EXCERPTED PASSAGE:
Uber, Lyft, and Airbnb have the potential to be big global brands because they are truly different than the companies in their respective sectors that preceded them.
Some would say they are “remarkably different” than their predecessors.
That phrase comes to mind because I was recently talking with Sam Shank, the CEO of HotelTonight and an avid travel startup investor, about the pitches he gets from travel startups.
Shank told me that when startups talk to him about their differentiation, he essentially asks them if what they are building is “remarkably different.”
A travel startup such as Hipmunk, for example, created its Agony Index for flight and hotel search, but it can be debated whether that was a unique enough foundation to lead to later success. Hipmunk hasn’t stopped there, of course, but you get the idea.
To be truly successful, a travel startup should strive to be remarkably different from the pack — like Uber and Airbnb and their competitors arguably are.
Which brings us to travel startup Hopper, and what might be called the travel startup brain drain.
Founded by Frederic LeLonde in 2007, Hopper set out to build a huge destination database and to transform the trip-planning process.

TASK INSTRUCTIONS:
a) Which companies are named in the travel startup excerpt? List every one.
b) Summarize the travel startup excerpt in two sentences.
c) In the travel startup excerpt, what did Hipmunk create for flight and hotel search?
The records play no role in any of this.

Saved entries:
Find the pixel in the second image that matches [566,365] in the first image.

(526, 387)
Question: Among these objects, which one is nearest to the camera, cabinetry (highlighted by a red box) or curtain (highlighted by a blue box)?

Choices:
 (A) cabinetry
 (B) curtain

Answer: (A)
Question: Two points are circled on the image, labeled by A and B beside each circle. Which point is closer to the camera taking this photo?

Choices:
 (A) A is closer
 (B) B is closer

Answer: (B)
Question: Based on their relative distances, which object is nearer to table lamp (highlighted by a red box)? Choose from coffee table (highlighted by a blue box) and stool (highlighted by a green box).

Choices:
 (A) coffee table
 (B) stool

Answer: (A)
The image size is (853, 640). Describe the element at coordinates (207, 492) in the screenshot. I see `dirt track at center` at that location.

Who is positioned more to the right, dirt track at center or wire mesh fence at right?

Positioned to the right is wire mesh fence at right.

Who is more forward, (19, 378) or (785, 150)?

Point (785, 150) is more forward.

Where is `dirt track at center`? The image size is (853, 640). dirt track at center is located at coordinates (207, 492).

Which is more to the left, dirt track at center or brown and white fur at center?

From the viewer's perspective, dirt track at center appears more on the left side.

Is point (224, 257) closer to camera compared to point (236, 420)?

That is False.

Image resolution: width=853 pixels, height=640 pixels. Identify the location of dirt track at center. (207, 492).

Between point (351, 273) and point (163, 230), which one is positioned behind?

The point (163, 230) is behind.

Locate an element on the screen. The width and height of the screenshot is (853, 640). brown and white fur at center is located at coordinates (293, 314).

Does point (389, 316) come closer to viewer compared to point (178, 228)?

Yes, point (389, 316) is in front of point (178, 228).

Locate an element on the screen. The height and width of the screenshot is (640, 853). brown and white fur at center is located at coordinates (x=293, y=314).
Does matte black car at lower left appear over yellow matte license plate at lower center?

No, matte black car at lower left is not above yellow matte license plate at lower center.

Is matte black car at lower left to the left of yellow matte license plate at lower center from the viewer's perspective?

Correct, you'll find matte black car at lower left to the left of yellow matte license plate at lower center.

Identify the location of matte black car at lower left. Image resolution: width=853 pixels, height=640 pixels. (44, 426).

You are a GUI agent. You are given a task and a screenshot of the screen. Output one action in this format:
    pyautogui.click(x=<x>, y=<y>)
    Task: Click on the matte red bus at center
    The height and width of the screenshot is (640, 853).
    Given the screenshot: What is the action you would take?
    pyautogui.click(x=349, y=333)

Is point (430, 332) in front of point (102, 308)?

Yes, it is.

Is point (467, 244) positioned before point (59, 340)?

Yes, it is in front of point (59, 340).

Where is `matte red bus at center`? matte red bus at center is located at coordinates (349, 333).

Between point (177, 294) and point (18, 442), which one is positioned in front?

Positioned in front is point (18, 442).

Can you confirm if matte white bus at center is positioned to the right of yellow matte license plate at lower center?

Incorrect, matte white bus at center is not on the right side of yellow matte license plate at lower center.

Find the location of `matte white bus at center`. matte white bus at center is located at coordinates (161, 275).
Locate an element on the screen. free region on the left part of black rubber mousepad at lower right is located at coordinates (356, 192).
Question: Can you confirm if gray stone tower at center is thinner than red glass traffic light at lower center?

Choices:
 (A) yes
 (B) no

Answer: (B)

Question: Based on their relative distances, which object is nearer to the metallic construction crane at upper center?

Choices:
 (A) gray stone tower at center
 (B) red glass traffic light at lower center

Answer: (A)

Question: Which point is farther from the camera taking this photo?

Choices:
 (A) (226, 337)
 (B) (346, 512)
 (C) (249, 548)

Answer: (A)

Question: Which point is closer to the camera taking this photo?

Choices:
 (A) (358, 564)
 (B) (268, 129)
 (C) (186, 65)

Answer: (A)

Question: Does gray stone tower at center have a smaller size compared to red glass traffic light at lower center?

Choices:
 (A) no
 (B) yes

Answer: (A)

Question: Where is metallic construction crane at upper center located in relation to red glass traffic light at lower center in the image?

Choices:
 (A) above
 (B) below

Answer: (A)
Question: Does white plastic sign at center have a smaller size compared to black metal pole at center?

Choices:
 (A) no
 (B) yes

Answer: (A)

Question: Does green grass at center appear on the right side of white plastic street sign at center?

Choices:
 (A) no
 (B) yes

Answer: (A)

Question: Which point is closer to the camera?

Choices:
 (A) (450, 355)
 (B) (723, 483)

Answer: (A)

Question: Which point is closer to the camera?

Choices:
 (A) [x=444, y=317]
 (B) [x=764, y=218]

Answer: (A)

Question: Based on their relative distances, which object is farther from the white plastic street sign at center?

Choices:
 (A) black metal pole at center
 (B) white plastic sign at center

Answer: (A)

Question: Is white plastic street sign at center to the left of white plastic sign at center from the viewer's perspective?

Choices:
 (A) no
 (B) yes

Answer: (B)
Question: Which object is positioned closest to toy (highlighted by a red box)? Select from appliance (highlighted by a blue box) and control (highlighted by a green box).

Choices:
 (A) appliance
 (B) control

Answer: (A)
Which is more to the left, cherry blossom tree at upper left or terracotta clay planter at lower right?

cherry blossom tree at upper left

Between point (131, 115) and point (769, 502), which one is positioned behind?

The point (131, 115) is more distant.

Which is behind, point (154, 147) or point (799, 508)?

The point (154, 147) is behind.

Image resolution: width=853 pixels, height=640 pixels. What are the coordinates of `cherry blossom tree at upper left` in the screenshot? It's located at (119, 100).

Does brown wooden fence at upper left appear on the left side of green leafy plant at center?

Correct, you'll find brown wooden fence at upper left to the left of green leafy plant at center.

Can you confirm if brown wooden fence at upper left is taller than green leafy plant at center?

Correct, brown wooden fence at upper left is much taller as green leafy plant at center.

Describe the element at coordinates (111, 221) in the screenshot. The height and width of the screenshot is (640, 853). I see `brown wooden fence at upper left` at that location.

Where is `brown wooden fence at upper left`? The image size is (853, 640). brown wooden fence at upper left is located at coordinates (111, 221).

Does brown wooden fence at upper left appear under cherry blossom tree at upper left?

ANSWERS TO THIS EXERCISE:
a) Uber, Lyft, Airbnb, HotelTonight, Hipmunk, Hopper

b) Uber, Lyft, and Airbnb could become big global brands because they are truly different from the companies that preceded them, and HotelTonight CEO Sam Shank asks travel startups that pitch him whether what they are building is "remarkably different." To be truly successful, a travel startup should strive to be remarkably different from the pack, which leads to Hopper, founded by Frederic LeLonde in 2007 to build a huge destination database and transform the trip-planning process.

c) Its Agony Index.